One thing that will definitely help is if applications send the
sqlite-specific SQL command "PRAGMA journal_mode = PERSIST;" when they
first startup the Sqlite database connection. This will cause Sqlite
to keep the rollback journal file to stick around instead of being
deleted and then recreated for each Sqlite transaction. This avoids
at least one fsync() of the directory containing the rollback journal
file. Combined with the change in Sqlite's development branch to use
fdatasync() everwhere that fsync() is used, this should definitely be
a huge improvement.
In addition, Firefox 3.1 is reportedly going to use an union of an
on-disk database and an in-memory database, and every 15 or 30 minutes
or so (presumably tunable via some config parameter), the in-memory
database changes will be synched out to the on-disk database. This
will *definitely* help a lot, and also help improve SSD endurance.

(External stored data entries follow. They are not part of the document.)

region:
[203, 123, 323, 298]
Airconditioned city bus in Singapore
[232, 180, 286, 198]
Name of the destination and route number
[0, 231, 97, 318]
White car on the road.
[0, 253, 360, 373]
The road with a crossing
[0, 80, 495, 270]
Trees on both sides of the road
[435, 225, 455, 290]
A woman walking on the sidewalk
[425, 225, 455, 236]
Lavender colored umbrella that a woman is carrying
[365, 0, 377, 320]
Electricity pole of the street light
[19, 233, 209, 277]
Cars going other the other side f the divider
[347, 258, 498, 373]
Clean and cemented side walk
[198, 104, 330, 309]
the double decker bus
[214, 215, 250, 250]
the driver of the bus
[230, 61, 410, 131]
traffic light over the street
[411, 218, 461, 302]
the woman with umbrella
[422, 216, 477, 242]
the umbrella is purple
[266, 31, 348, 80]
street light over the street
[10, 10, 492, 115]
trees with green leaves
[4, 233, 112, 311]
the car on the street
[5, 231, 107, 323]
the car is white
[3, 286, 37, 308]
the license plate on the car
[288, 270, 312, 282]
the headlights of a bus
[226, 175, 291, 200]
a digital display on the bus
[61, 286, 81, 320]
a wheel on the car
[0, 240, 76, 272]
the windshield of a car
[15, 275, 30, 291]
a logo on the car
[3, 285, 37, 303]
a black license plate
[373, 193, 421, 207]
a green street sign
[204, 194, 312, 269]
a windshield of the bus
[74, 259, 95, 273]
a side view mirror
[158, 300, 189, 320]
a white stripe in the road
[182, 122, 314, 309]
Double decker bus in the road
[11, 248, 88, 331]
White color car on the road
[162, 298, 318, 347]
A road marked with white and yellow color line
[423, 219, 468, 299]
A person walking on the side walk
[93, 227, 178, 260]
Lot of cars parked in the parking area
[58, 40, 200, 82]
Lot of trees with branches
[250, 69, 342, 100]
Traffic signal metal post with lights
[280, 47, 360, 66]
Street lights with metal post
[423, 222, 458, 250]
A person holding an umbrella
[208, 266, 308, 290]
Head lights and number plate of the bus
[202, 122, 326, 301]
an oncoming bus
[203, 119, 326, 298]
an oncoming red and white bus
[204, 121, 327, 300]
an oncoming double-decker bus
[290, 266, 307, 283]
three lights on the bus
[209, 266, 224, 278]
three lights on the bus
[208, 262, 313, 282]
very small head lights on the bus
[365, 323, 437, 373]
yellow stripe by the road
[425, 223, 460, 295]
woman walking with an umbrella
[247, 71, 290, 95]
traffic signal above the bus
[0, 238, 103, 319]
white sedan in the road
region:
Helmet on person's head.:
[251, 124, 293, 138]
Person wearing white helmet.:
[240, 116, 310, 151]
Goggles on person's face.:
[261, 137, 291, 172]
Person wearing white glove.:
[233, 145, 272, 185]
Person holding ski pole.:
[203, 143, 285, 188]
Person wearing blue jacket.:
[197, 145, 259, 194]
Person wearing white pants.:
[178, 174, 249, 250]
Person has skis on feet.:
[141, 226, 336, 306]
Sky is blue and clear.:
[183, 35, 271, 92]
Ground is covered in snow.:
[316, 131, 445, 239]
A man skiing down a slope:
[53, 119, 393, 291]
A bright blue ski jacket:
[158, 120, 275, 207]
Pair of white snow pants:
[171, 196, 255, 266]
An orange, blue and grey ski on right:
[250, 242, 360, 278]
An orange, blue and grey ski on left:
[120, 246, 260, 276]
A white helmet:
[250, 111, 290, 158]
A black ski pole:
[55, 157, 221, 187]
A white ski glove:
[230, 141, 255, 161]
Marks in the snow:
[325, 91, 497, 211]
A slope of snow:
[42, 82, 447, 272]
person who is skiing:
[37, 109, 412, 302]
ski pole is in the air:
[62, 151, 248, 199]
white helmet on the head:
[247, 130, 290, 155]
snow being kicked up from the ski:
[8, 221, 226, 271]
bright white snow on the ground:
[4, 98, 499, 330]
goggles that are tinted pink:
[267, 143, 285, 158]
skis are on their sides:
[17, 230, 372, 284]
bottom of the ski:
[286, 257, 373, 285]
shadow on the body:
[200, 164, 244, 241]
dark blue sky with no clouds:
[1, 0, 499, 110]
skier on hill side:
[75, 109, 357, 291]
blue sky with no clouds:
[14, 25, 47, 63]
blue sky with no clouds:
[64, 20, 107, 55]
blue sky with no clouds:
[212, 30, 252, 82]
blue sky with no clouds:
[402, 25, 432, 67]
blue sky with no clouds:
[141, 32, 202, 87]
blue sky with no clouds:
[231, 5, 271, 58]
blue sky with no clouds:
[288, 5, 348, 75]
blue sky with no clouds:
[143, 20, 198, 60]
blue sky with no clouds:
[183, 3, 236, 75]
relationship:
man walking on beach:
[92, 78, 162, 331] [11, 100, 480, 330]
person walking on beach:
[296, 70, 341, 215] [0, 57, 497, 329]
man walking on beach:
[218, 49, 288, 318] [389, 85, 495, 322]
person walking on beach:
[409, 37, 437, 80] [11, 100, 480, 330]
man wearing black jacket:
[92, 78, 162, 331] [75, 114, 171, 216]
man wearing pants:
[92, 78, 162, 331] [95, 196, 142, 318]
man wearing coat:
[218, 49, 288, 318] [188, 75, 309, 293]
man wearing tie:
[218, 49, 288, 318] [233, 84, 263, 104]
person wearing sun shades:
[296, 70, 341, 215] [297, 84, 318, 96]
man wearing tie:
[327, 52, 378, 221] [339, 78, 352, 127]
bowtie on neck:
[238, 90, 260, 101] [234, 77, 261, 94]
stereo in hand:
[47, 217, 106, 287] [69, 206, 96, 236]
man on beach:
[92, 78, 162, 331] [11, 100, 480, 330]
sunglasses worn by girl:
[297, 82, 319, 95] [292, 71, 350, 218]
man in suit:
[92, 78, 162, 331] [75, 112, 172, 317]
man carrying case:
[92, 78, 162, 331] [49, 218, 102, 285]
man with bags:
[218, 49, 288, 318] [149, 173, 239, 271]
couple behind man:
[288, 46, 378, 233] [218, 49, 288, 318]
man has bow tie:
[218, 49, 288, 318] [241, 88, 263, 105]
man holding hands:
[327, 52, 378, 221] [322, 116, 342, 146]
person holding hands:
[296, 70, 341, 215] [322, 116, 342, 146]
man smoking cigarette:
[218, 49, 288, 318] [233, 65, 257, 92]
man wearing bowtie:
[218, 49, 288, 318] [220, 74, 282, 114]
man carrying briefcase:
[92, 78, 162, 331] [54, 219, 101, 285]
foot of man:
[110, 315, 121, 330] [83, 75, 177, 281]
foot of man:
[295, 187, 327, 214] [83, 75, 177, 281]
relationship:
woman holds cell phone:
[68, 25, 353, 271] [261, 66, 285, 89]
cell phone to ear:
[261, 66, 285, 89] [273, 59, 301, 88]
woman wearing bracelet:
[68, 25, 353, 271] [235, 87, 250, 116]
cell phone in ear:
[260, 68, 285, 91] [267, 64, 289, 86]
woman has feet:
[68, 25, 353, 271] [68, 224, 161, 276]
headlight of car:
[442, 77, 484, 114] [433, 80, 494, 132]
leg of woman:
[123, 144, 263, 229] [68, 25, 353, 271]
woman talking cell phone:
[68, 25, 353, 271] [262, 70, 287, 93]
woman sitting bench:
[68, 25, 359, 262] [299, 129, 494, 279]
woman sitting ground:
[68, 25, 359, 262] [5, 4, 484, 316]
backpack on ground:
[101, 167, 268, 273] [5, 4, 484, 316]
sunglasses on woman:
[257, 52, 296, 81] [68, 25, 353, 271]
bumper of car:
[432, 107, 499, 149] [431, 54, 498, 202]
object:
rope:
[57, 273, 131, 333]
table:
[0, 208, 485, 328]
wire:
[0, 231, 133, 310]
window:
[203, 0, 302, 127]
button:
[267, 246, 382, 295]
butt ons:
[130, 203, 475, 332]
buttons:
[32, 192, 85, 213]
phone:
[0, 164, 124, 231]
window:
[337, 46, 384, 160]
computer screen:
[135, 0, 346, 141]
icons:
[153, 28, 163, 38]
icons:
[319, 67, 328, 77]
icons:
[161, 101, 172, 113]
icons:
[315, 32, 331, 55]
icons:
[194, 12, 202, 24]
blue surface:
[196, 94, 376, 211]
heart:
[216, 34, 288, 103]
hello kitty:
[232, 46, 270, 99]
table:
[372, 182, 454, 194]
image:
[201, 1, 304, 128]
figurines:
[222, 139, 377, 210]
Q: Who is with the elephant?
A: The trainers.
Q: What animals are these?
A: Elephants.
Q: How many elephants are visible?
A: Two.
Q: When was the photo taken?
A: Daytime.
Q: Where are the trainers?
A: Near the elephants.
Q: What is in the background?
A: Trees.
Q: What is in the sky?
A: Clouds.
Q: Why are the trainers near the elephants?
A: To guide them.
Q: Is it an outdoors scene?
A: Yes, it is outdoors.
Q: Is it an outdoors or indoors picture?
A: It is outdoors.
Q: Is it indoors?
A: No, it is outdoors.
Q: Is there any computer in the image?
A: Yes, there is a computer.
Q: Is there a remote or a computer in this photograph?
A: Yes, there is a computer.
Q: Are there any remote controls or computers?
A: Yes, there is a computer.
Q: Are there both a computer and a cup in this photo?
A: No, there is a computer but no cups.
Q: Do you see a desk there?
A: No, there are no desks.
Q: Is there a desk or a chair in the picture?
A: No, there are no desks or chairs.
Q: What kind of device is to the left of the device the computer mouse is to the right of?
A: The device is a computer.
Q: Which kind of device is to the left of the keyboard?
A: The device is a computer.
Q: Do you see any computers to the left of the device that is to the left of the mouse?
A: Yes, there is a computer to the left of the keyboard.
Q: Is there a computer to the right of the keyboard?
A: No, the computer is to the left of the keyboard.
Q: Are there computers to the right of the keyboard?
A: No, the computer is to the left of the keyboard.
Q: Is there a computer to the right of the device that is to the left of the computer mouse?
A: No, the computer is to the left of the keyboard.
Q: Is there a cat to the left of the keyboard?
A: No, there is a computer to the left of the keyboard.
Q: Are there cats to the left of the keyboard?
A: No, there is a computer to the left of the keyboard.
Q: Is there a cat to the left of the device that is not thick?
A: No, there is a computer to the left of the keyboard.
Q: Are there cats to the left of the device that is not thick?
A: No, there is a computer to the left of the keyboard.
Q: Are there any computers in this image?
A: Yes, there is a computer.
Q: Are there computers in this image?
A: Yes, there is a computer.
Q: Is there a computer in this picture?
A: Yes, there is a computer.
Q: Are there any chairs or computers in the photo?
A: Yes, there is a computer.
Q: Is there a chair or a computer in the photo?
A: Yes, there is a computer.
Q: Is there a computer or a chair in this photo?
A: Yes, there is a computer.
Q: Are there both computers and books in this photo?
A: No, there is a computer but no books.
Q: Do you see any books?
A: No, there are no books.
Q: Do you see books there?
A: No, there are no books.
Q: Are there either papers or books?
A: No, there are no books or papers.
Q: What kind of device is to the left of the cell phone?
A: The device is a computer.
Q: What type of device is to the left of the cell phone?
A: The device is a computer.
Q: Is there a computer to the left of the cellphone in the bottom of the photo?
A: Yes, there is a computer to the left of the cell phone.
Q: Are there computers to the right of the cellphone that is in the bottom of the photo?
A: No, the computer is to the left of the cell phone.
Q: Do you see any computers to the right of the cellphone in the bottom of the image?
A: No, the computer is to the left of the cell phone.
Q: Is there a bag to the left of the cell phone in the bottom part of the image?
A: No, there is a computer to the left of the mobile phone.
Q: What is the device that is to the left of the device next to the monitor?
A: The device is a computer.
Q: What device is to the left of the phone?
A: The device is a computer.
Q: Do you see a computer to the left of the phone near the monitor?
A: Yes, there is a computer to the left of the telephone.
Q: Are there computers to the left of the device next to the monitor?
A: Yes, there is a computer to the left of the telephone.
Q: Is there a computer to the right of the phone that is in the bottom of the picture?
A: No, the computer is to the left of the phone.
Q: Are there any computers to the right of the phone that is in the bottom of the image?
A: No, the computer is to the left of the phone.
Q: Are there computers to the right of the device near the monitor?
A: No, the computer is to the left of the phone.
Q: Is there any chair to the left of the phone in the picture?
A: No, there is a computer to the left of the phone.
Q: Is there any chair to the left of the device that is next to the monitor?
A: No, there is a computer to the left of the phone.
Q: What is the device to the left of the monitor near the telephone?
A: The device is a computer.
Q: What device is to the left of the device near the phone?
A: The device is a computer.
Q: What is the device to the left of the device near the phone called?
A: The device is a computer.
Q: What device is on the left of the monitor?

(Right now Firefox 3.0 writes 2.5 megabytes each time you click on a
URL, not counting the Firefox cache; I have my Firefox cache directory
symlinked to /tmp to save on unnecessary SSD writes, and I was still
recording 2600k written to the filesystem each time I clicked on a
HTML link. This means that for every 400 pages that I visit, Firefox
is currently generating a full gigabyte of (in my view, unnecessary)
writes to my SSD, all in the name of maintaining Firefox's "Awesome
Bar". This rather nasty behaviour should hopefully be significantly
improved with Firefox 3.1, or so the Sqlite maintainer tells me.)